The name for this particular feast of Mary is based on a tradition found in the Protoevangelium of James. This is an early Christian text which was circulating at the end of the second century and which became enormously popular in the Middle Ages. “Protoevangelium” means “First Gospel” and in this text we find stories about events that took place before the birth of Jesus, and special attention is given to the birth and childhood of Mary. It is in this “gospel” that we find the names of Anne and Joachim, the parents of Mary. We also find many details surrounding the birth of Jesus that are absent from the gospels of Luke and Matthew.
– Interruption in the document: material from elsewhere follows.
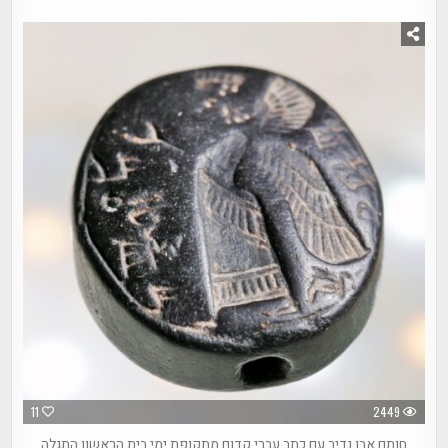
11
2449
חותם אבן נדיר עם כתב עברי קדום מתקופת ימי בית הראשון התגלה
According to the text, Mary was offered to God in the Temple by her grateful, aged parents when she was three years old. This was done to fulfill a vow that Anne had made when an angel appeared to her, telling her the she would become the mother of a child who “will be spoken of throughout the entire world” (Pr. James 4:1). When the appropriate time came, the child Mary was presented in the Temple and received by the priest, who blessed her, saying, “The Lord has made your name great for all generations. Through you will the Lord reveal his redemption to the children of Israel at the end of time” (7:2). The text goes on to describe how, when the priest set Mary on the third step of the altar, God cast his glance down upon her and she “danced on her feet, and the entire House of Israel loved her” (7:3).
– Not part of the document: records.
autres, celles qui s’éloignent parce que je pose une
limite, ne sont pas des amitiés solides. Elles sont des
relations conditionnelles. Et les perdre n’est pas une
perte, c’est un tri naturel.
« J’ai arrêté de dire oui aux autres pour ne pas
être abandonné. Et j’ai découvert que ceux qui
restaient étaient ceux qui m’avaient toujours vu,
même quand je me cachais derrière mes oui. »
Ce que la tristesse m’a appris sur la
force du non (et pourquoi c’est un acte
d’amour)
The images of this quaint and unusual story remind us of Psalm 45:10-15:
Listen, my daughter, and understand: pay me careful heed. Forget your people and your father’s house, that the king might desire your beauty. He is your Lord: honor him, daughter of Tyre.
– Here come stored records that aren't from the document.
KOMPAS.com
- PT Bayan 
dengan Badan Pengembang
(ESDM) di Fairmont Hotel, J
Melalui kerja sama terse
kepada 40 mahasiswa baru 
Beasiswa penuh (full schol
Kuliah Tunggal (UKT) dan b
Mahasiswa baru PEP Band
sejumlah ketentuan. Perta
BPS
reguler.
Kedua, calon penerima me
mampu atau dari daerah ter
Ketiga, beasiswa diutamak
All glorious is the king’s daughter as she enters, her raiment threaded with gold; in embroidered apparel she is led to the king. The maids of her train are presented to the king.
Despite the details provided by “James,” liturgists and Scripture scholars are quick to point out that the story of Mary’s presentation in the Temple is not based on actual events: there is no historical evidence that daughters were ever offered to God in the Temple (although firstborn sons were). And if we look at the readings and prayers that the Church uses in the liturgies for this celebration, we immediately notice that no mention is made of this story from the apocryphal Protoevangelium of James.
In fact, what we are celebrating each November 21 is the anniversary of the dedication of a church, St. Mary “the New,” in Jerusalem. Dedicated on November 21, 543, the church was located on the southern side of the Temple Mount. That original building was destroyed in 614 following the Muslim conquest of Jerusalem. Today, the Al-Aqsa Mosque stands on the site. Whatever its origin, this special celebration of Mary on November 21 is an official part of the Church’s prayer… so, what can we learn from the Memorial of the Presentation of Mary?
For centuries, members of certain religious communities have renewed their vows of poverty, chastity, and obedience on this day, as a way of honoring the memory of the offering of Mary to the Lord’s service. As Saint Augustine says, “The blessed Mary certainly did the Father’s will, and so it was for her a greater thing to have been Christ’s disciple than to have been his mother, and she was more blessed in her discipleship than in her motherhood. Hers was the happiness of first bearing in her womb him whom she would obey as her master.”
Each of us, as members of the Church, can imitate Mary in this mystery. God has called all of us, in our baptism, to dedicate ourselves to lives of service through our work and prayer. And Mary, as the icon of a perfect disciple, is the model of obedience to God’s will. Remember—through her Fiat, her “let it be,” at the Annunciation—she set out on a path that took her away from the security of home, family, and tradition, into a life of service to the God whose handmaid she was to become. As Pope Francis has reflected, “She who was blessed because she believed, sees blossom from her faith a new future and awaits God’s tomorrow with expectation.” In the end, each of us, like Mary, must pray for the courage and faith to continue along the paths God has mapped out for us, if we are to become the kind of disciples we are called to be.